Recently, two Italian journalists wrote a three-page newspaper article (in print, alas) about the decline of handwriting. By now it’s well-known: most kids – what with computers (when they use them) and text messages – can no longer write by hand, except in laboured capital letters.
In an interview, a teacher said that students also make lots of spelling mistakes, which strikes me as a separate problem: doctors know how to spell and yet they write poorly; and you can be an expert calligrapher and still write “guage” or “gage” instead of “gauge”.
I know children whose handwriting is fairly good.
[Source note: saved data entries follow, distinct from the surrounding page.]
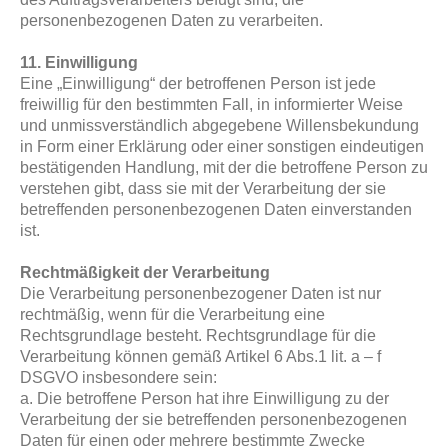
personenbezogenen Daten zu verarbeiten.
11. Einwilligung
Eine „Einwilligung“ der betroffenen Person ist jede
freiwillig für den bestimmten Fall, in informierter Weise
und unmissverständlich abgegebene Willensbekundung
in Form einer Erklärung oder einer sonstigen eindeutigen
bestätigenden Handlung, mit der die betroffene Person zu
verstehen gibt, dass sie mit der Verarbeitung der sie
betreffenden personenbezogenen Daten einverstanden
ist.
Rechtmäßigkeit der Verarbeitung
Die Verarbeitung personenbezogener Daten ist nur
rechtmäßig, wenn für die Verarbeitung eine
Rechtsgrundlage besteht. Rechtsgrundlage für die
Verarbeitung können gemäß Artikel 6 Abs.1 lit. a – f
DSGVO insbesondere sein:
a. Die betroffene Person hat ihre Einwilligung zu der
Verarbeitung der sie betreffenden personenbezogenen
Daten für einen oder mehrere bestimmte Zwecke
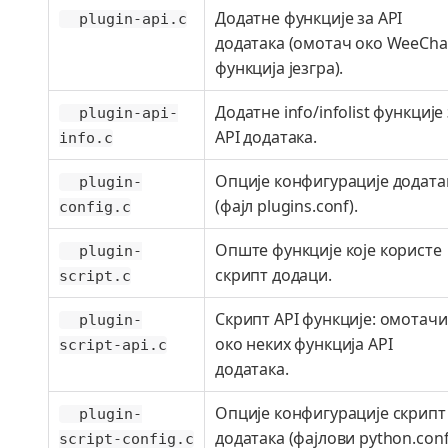
Додатне функције за API
plugin-api.c
додатака (омотач око WeeCha
функција језгра).
Додатне info/infolist функције
plugin-api-
API додатака.
info.c
Опције конфигурације додата
plugin-
(фајл plugins.conf).
config.c
Опште функције које користе
plugin-
скрипт додаци.
script.c
Скрипт API функције: омотачи
plugin-
око неких функција API
script-api.c
додатака.
Опције конфигурације скрипт
plugin-
додатака (фајлови python.conf
script-config.c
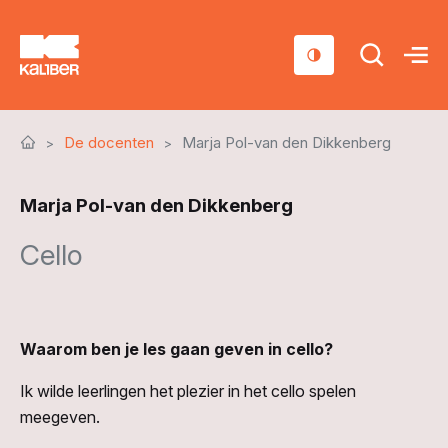
Cursussen
De docenten
Marja Pol-van den Dikkenberg
Scholen
Marja Pol-van den Dikkenberg
Sociaal domein
Cello
Over ons
Nieuws & Agenda
Contact
Waarom ben je les gaan geven in cello?
Ik wilde leerlingen het plezier in het cello spelen
meegeven.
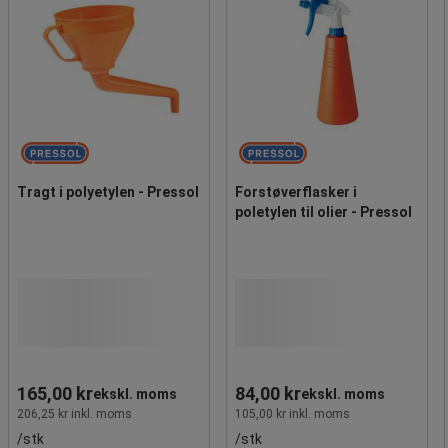
Tragt i polyetylen - Pressol
Forstøverflasker i
poletylen til olier - Pressol
165,00 kr
84,00 kr
ekskl. moms
ekskl. moms
206,25 kr inkl. moms
105,00 kr inkl. moms
/stk
/stk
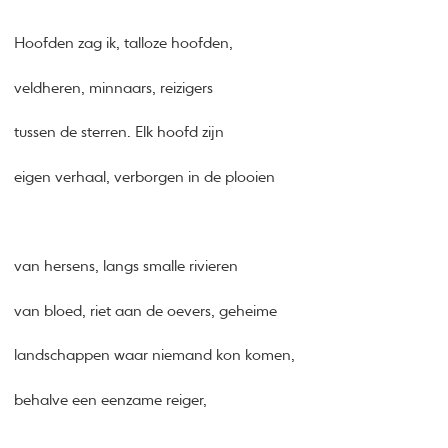
Hoofden zag ik, talloze hoofden,
veldheren, minnaars, reizigers
tussen de sterren. Elk hoofd zijn
eigen verhaal, verborgen in de plooien
van hersens, langs smalle rivieren
van bloed, riet aan de oevers, geheime
landschappen waar niemand kon komen,
behalve een eenzame reiger,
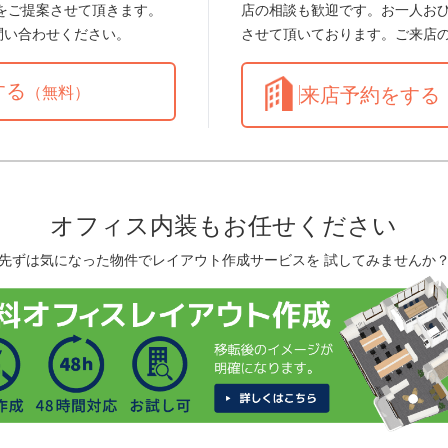
をご提案させて頂きます。
店の相談も歓迎です。お一人お
問い合わせください。
させて頂いております。ご来店
する
（無料）
来店予約をする
オフィス内装もお任せください
先ずは気になった物件でレイアウト作成サービスを 試してみませんか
But the article talks of 50% of Italian kids – and so I suppose it is thanks to an indulgent destiny that I frequent the other 50% (something that happens to me in the political arena, too).
The tragedy began long before the computer and the cellphone.
My parents’ handwriting was slightly slanted because they held the sheet at an angle, and their letters were, at least by today’s standards, minor works of art. At the time, some – probably those with poor hand- writing – said that fine writing was the art of fools. It’s obvious that fine handwriting does not necessarily mean fine intelligence. But it was pleasing to read notes or documents written as they should be.
My generation was schooled in good handwriting, and we spent the first months of elementary school learning to make the strokes of letters. The exercise was later held to be obtuse and repressive but it taught us to keep our wrists steady as we used our pens to form letters rounded and plump on one side and finely drawn on the other. Well, not always – because the inkwells, with which we soiled our desks, notebooks, fingers and clothing, would often produce a foul sludge that stuck to the pen and took 10 minutes of mucky contortions to clean.